**TASK BRIEF**
Scan the entries below for the word "укладки". Copy out every line in which it occurs.
[PROVIDED RECORDS Boundary: Start]
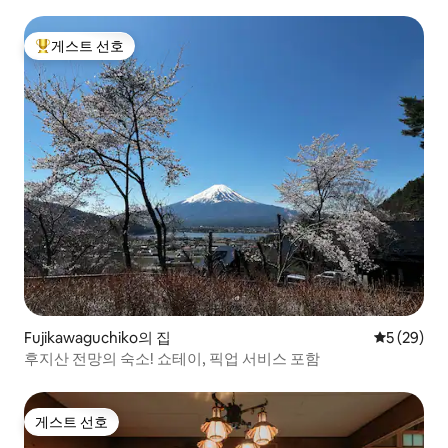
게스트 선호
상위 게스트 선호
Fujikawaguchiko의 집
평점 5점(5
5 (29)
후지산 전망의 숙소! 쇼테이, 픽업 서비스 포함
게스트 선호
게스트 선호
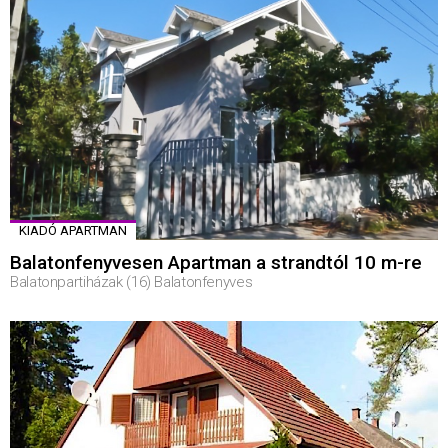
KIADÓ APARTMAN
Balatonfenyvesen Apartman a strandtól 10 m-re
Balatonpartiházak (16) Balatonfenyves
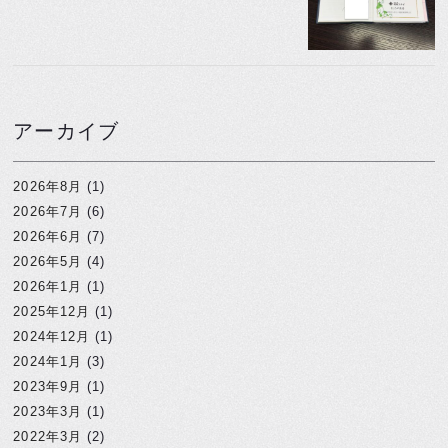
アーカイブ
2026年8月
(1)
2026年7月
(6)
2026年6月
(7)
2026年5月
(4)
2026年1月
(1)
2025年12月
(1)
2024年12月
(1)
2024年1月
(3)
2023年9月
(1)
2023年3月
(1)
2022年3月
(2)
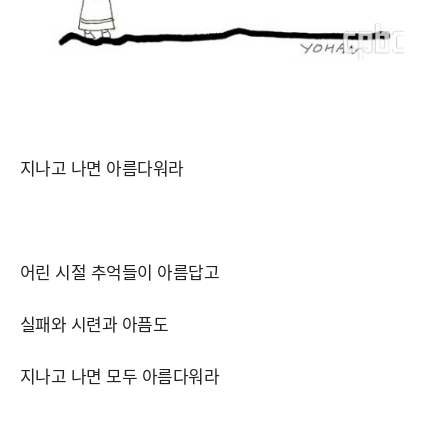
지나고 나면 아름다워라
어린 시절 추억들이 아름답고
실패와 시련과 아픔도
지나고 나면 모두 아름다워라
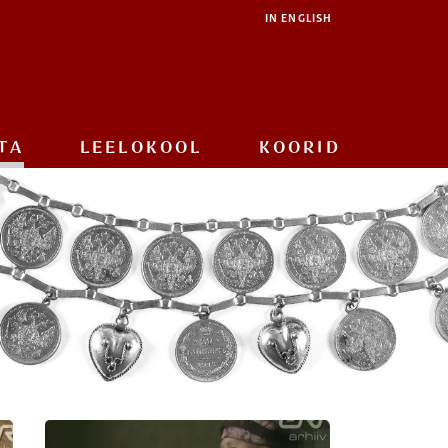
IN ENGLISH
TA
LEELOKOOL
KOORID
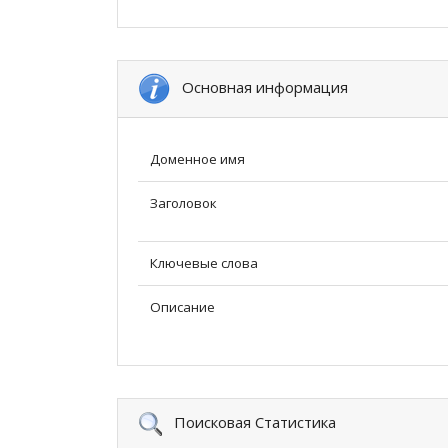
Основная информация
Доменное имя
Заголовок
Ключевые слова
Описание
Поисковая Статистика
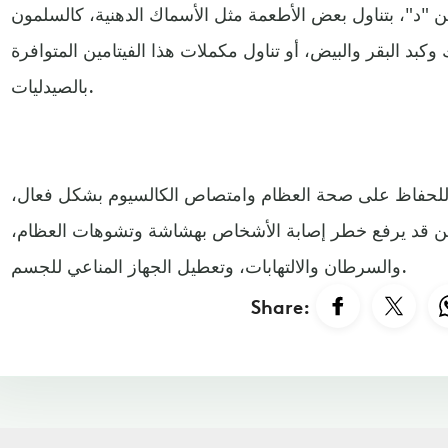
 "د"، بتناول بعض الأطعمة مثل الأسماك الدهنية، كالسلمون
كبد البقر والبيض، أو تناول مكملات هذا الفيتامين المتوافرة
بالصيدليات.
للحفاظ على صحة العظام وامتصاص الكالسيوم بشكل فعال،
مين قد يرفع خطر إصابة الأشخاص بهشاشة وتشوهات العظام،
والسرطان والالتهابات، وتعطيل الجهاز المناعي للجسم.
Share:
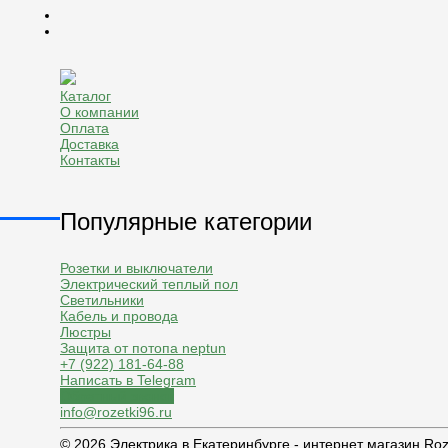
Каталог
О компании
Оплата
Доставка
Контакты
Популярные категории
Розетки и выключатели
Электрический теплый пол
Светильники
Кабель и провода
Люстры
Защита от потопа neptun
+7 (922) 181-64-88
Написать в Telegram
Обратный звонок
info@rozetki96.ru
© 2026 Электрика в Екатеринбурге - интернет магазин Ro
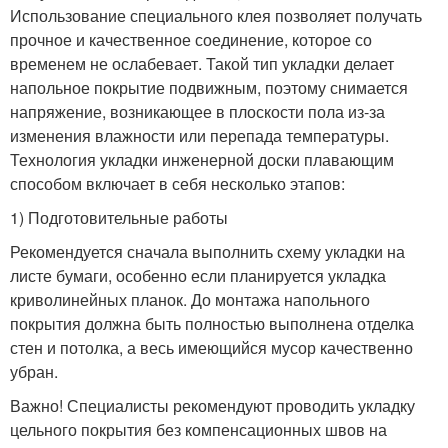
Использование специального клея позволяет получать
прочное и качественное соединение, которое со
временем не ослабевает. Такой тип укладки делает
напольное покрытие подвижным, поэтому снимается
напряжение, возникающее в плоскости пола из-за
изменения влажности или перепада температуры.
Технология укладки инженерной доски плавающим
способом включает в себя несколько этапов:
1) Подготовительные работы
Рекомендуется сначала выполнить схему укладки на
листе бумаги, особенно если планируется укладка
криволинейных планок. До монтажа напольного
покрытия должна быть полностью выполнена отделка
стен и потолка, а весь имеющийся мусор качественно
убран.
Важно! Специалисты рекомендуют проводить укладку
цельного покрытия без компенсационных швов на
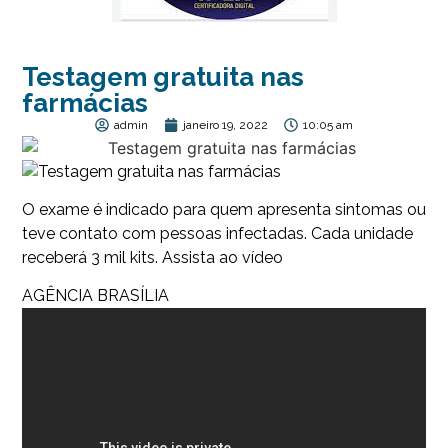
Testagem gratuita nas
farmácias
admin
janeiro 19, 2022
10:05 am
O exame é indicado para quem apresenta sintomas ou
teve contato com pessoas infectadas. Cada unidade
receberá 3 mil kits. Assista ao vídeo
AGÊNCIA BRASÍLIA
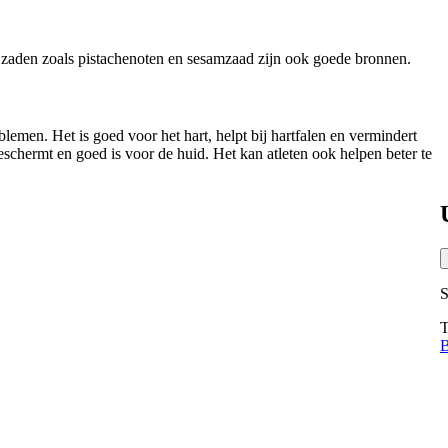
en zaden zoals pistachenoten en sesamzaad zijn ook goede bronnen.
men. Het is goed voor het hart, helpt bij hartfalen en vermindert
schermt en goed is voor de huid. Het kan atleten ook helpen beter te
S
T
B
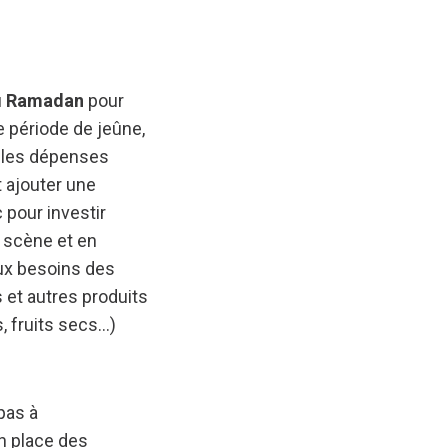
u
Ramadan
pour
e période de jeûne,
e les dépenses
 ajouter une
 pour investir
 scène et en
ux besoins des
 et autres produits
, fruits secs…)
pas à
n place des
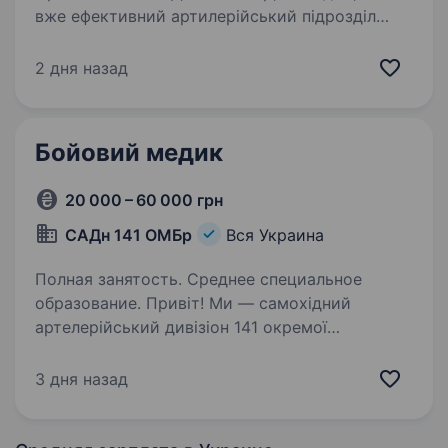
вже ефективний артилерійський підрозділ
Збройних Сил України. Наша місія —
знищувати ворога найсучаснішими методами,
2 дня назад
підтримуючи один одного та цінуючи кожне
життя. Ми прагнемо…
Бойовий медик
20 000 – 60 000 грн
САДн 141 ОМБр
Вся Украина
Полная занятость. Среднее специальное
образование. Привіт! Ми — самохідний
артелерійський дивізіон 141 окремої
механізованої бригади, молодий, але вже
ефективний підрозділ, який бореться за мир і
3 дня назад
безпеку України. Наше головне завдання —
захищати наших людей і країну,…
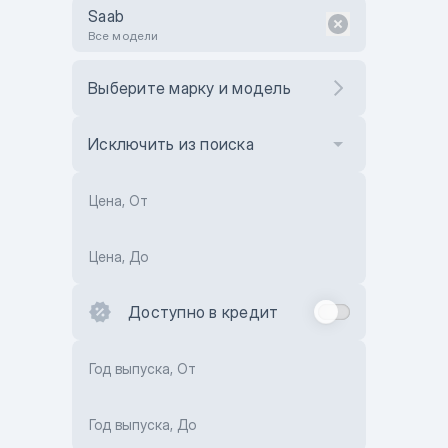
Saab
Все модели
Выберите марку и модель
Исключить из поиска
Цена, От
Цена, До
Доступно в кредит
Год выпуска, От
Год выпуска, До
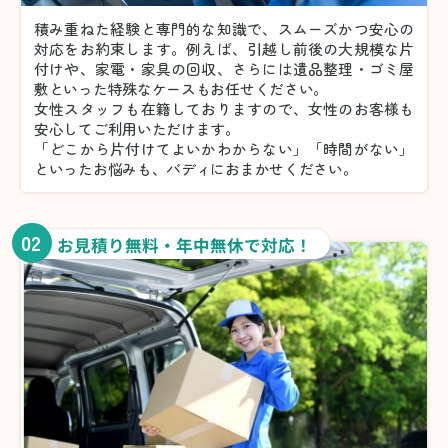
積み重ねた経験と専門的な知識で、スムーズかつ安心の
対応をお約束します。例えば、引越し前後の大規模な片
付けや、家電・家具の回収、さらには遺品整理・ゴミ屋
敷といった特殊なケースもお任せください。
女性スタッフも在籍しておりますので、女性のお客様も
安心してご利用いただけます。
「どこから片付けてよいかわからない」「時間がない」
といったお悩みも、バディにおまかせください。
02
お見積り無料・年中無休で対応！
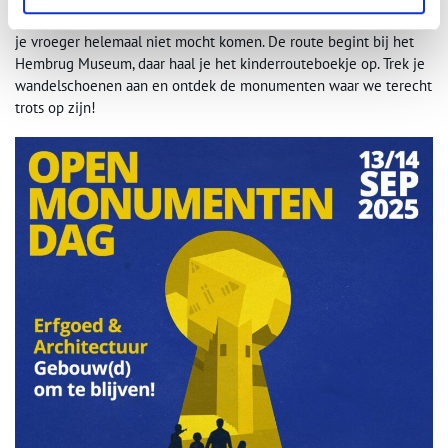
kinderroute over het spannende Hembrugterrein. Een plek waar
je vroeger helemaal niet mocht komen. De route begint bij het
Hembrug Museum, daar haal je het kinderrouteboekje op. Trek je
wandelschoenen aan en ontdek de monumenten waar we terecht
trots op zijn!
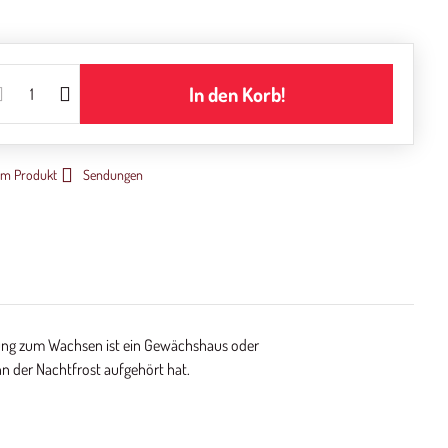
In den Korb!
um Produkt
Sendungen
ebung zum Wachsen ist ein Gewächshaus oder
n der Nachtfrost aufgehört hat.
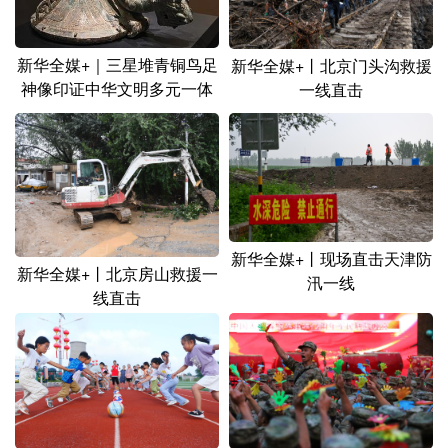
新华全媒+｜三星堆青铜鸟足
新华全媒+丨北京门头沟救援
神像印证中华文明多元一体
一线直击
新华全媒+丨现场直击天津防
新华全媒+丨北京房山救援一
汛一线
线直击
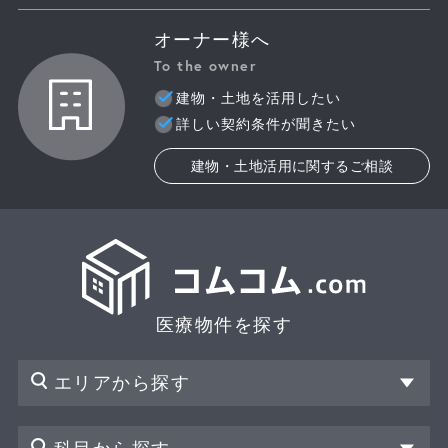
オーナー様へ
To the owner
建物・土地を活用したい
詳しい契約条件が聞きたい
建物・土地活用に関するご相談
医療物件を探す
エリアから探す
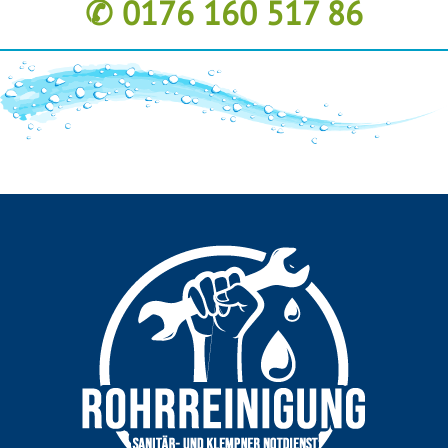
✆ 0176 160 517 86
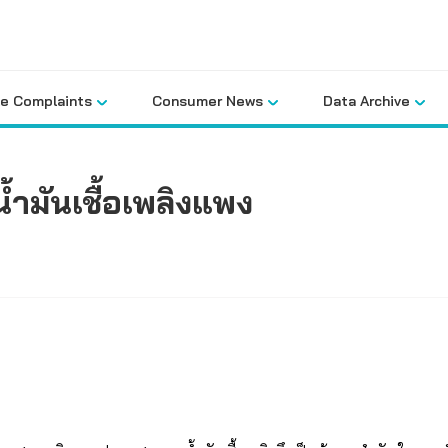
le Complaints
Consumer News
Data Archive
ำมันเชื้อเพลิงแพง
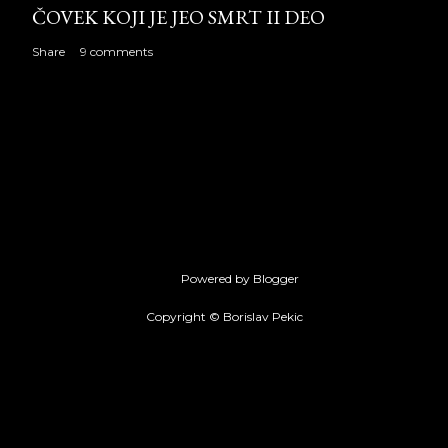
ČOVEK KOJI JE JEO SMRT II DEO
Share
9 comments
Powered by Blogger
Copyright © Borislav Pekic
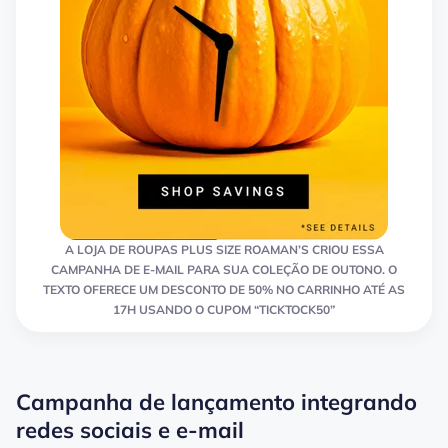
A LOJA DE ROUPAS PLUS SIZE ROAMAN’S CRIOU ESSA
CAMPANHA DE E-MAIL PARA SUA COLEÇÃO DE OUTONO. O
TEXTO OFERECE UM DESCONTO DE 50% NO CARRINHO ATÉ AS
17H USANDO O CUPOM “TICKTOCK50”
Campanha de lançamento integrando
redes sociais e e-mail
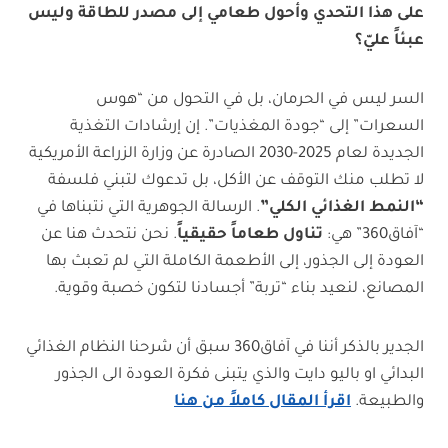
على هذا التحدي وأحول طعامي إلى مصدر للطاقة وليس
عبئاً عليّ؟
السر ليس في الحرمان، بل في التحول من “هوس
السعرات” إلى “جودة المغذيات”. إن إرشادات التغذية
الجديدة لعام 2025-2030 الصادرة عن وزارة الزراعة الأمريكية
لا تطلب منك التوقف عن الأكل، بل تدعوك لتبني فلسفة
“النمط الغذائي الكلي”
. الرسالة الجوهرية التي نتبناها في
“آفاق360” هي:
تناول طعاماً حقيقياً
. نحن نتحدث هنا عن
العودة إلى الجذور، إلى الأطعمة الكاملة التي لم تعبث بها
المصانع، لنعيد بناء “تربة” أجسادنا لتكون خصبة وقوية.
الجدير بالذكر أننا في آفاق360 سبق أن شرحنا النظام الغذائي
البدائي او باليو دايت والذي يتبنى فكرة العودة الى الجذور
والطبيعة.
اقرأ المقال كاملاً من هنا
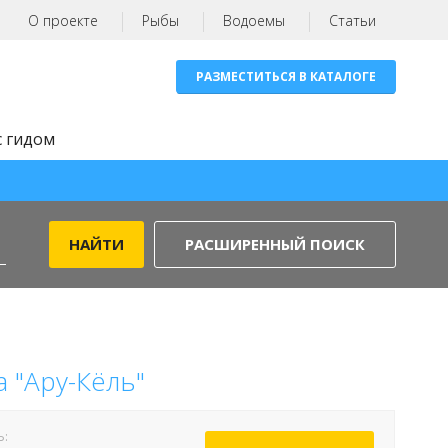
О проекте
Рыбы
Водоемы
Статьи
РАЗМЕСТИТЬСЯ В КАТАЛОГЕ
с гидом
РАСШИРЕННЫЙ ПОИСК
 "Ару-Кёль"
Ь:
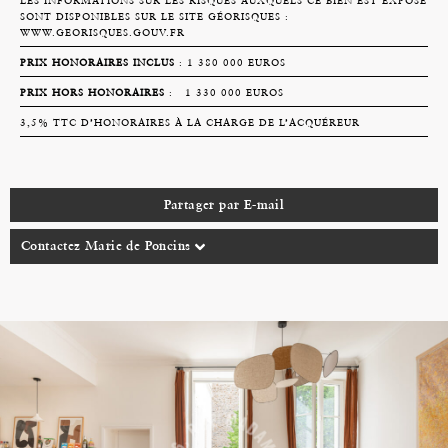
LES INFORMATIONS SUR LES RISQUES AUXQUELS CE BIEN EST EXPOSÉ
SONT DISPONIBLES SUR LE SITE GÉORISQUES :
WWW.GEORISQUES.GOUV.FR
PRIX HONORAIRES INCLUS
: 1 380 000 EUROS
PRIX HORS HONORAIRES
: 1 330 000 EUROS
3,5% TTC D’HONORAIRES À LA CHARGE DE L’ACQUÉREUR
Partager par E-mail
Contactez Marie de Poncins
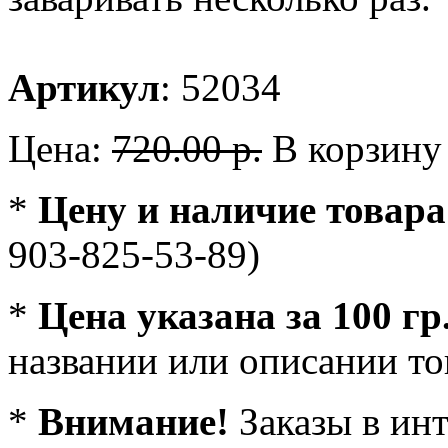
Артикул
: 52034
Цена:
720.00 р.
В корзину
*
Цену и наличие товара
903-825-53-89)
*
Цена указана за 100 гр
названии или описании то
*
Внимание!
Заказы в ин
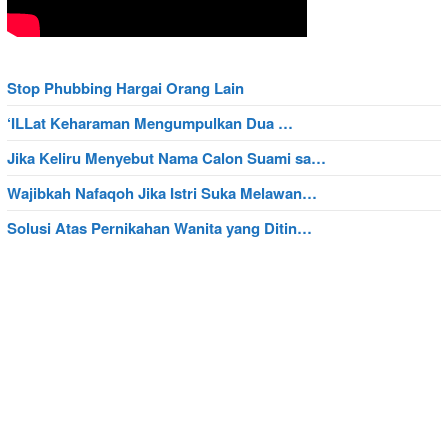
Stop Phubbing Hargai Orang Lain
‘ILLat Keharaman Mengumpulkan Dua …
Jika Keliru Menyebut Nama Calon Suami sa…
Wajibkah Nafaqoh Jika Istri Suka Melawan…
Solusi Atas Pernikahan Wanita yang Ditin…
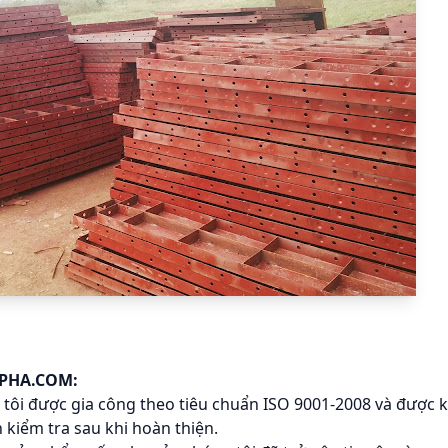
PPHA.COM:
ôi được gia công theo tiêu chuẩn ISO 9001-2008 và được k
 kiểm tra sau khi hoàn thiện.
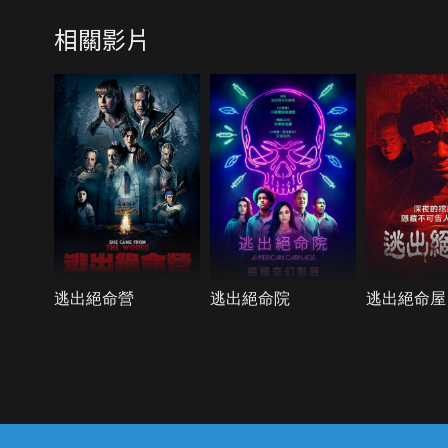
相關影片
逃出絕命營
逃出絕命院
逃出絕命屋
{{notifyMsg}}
[PROVIDED RECORDS Boundary: End]
**EXPECTED OUTPUT**
временем не ослабевает. Такой тип укладки делает
Технология укладки инженерной доски плавающим
Рекомендуется сначала выполнить схему укладки на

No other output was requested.